#### [Job]
Where the data below begins, start duplicating lines exactly, and finish with the line containing "ausgestattet. Das kostenlose"; add nothing else. Leave the pictures out.

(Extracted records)
—————

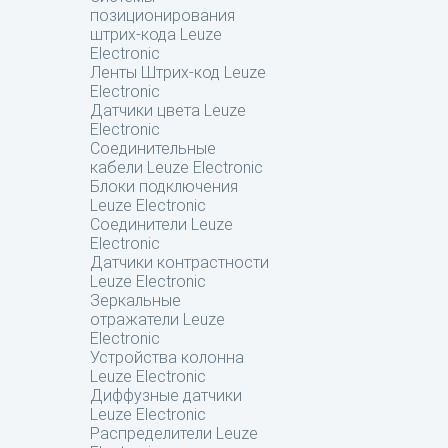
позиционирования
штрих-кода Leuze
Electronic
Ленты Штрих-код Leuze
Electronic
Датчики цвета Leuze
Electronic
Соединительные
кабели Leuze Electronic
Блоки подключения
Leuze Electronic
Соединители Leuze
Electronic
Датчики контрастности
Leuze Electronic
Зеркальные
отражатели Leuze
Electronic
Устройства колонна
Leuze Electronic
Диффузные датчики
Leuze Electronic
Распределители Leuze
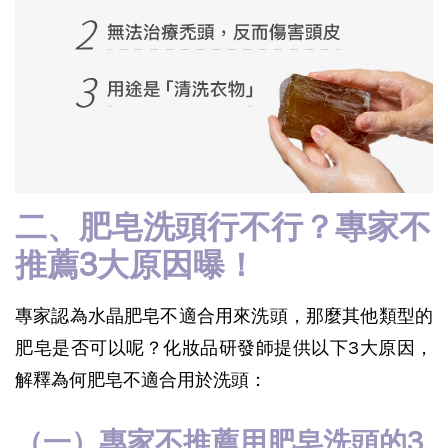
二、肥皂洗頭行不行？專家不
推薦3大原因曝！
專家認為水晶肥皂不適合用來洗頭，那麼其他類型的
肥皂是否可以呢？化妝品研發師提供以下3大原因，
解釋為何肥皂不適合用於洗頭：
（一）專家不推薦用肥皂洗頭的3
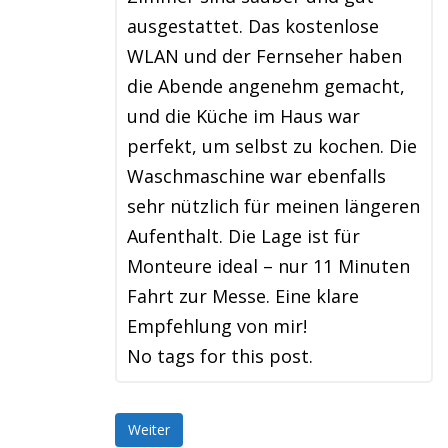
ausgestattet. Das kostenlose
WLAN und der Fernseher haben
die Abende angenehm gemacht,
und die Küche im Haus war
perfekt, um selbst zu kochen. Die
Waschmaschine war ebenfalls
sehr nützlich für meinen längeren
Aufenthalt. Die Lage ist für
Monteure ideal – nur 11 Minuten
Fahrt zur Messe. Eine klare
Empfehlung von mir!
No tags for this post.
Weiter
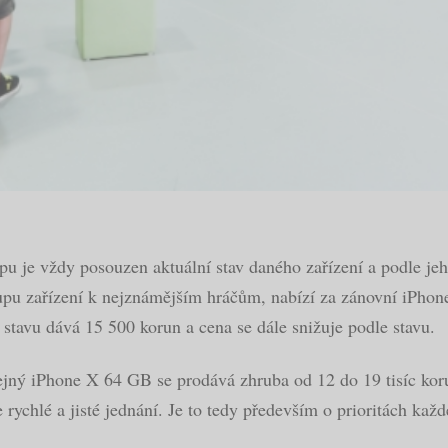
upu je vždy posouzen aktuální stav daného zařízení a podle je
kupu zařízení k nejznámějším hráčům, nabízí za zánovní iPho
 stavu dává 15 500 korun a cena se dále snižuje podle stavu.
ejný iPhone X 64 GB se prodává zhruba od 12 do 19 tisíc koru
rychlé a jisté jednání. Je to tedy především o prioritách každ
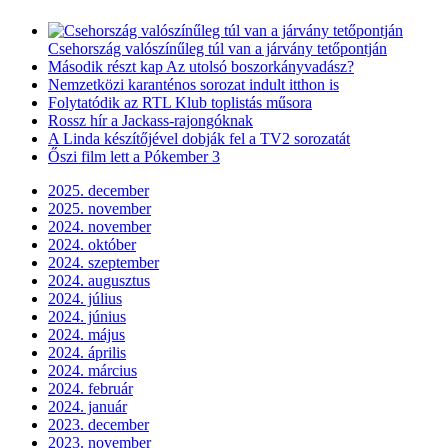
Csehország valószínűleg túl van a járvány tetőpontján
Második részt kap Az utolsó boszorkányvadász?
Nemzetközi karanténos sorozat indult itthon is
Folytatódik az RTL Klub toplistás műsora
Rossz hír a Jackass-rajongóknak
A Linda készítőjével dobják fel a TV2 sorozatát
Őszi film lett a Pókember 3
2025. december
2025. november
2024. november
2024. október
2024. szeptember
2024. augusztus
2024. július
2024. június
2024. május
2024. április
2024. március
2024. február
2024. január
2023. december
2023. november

—————

#### [Task response]
позиционирования
штрих-кода Leuze
Electronic
Ленты Штрих-код Leuze
Electronic
Датчики цвета Leuze
Electronic
Соединительные
кабели Leuze Electronic
Блоки подключения
Leuze Electronic
Соединители Leuze
Electronic
Датчики контрастности
Leuze Electronic
Зеркальные
отражатели Leuze
Electronic
Устройства колонна
Leuze Electronic
Диффузные датчики
Leuze Electronic
Распределители Leuze
二、肥皂洗頭行不行？專家不
推薦3大原因曝！
專家認為水晶肥皂不適合用來洗頭，那麼其他類型的
肥皂是否可以呢？化妝品研發師提供以下3大原因，
解釋為何肥皂不適合用於洗頭：
（一）專家不推薦用肥皂洗頭的3
ausgestattet. Das kostenlose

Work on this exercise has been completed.